> 연습 지문:
——
In [None]:
# 기본
import pandas as pd
import numpy as np

from statsmodels.stats.outliers_influence import variance_inflation_factor
from statsmodels.tools.tools import add_constant

# 경고 뜨지 않게 설정
import warnings
warnings.filterwarnings('ignore')

## 기본 root path 설정 (local 인지 colab인지 확인)

In [None]:
### local
root_path = '../data/open'

### colab
# root_path = '/content/drive/MyDrive/12조 파이널프로젝트/data'

In [None]:
#file_path = f"{root_path}/{split}/{folder}/201812_corr_drop_All.parquet"
file_path = f"{root_path}/train/corr_drop_All.parquet"
train_df = pd.read_parquet(file_path)

# 기준 컬럼 정의
exclude_cols = ['ID', '기준년월']
segment_cols = [col for col in train_df.columns if col.startswith('Segment_')]
vif_exclude = exclude_cols + segment_cols

# 숫자형 컬럼에서 VIF 계산 대상만 선택
numeric_cols = train_df.select_dtypes(include=['number']).columns.tolist()
vif_features = [col for col in numeric_cols if col not in vif_exclude]

# 결측치 제거 (VIF 계산용)
X_numeric = train_df[vif_features].dropna()

# 상수항 추가
X_with_const = add_constant(X_numeric)

# VIF 계산
vif_data = pd.DataFrame()
vif_data["feature"] = X_numeric.columns
vif_data["VIF"] = [variance_inflation_factor(X_with_const.values, i + 1) for i in range(len(X_numeric.columns))]

# VIF > 10인 컬럼 제거
high_vif_cols = vif_data[vif_data["VIF"] > 10]["feature"].tolist()
vif_filtered_cols = [col for col in vif_features if col not in high_vif_cols]

# 원본 train_df에서 최종 컬럼 선택 (VIF 통과한 컬럼 + 제외했던 컬럼들)
final_cols = exclude_cols + vif_filtered_cols + segment_cols
train_df_reduced = train_df[final_cols]

# 결과 확인
print("제거된 컬럼 수:", len(high_vif_cols))
print("최종 컬럼 수:", len(train_df_reduced.columns))

# 필요시 저장
#train_df_reduced.to_parquet(f"{root_path}/train/201812_vif_drop_All.parquet", index=False)
train_df_reduced.to_parquet(f"{root_path}/train/vif_drop_All.parquet", index=False)
——
> 과제 설명:
VIF 계산 코드에서 "vif_features = [col"에서 시작해 "X_with_const = add_constant(X_numeric)"에서 끝나는 부분을 한 글자도 바꾸지 말고 반환하세요. 데이터는 풀이에 쓰이지 않습니다.

> 추출 데이터:
——
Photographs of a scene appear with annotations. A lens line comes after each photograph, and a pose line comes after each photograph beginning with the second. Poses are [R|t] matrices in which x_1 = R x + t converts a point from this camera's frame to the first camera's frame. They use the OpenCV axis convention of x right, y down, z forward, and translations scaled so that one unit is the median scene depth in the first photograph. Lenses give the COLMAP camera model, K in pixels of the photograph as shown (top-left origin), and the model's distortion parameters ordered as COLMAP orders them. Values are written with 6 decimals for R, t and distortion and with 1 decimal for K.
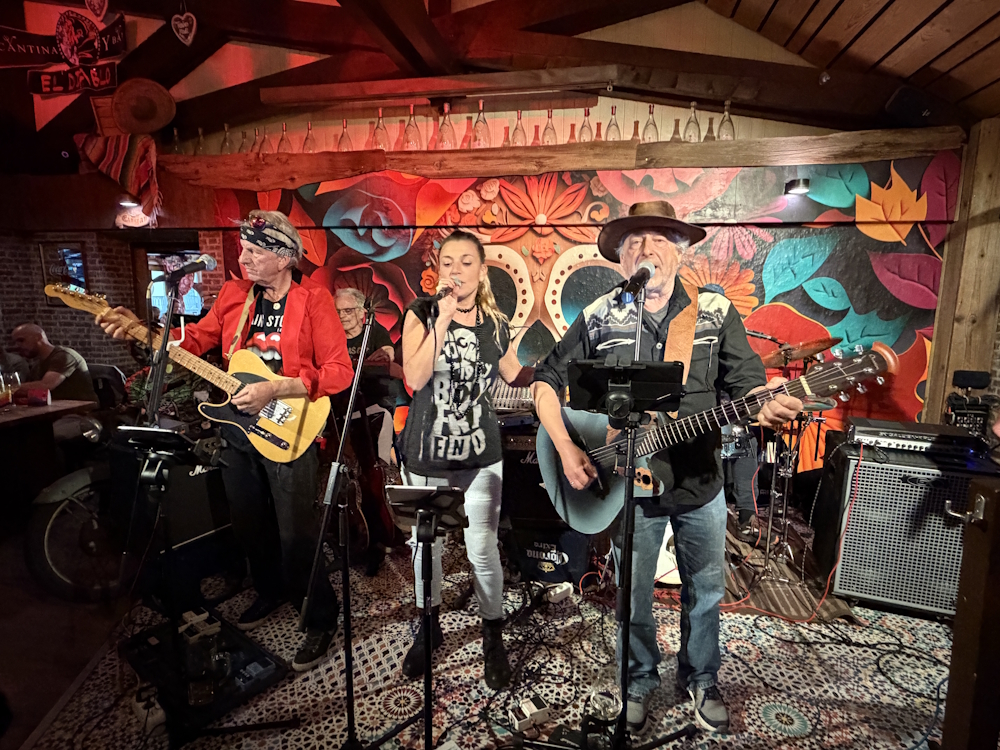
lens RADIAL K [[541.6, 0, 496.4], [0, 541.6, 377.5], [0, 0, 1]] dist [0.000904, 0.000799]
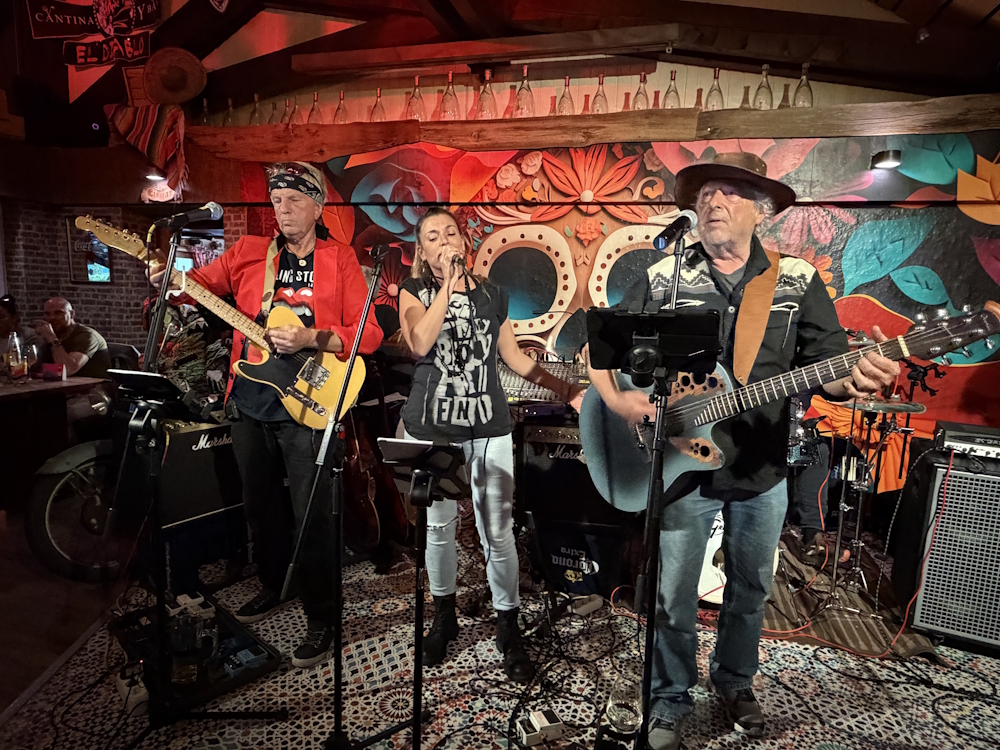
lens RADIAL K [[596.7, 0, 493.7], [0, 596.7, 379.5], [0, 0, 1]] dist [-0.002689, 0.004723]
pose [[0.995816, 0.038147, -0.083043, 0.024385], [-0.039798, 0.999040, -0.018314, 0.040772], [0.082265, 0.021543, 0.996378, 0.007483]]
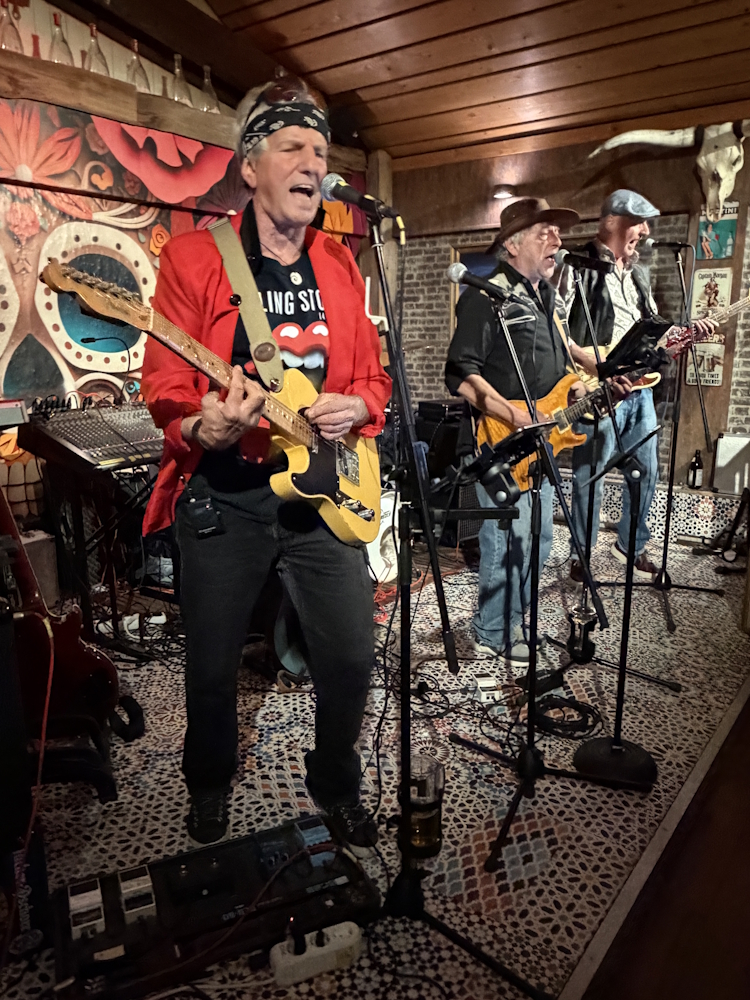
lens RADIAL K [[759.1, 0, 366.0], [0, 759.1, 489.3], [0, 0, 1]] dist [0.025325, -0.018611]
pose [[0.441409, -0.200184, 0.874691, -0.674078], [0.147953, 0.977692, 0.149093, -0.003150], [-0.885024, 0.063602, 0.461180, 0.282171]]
——
> 답안:
vif_features = [col for col in numeric_cols if col not in vif_exclude]

# 결측치 제거 (VIF 계산용)
X_numeric = train_df[vif_features].dropna()

# 상수항 추가
X_with_const = add_constant(X_numeric)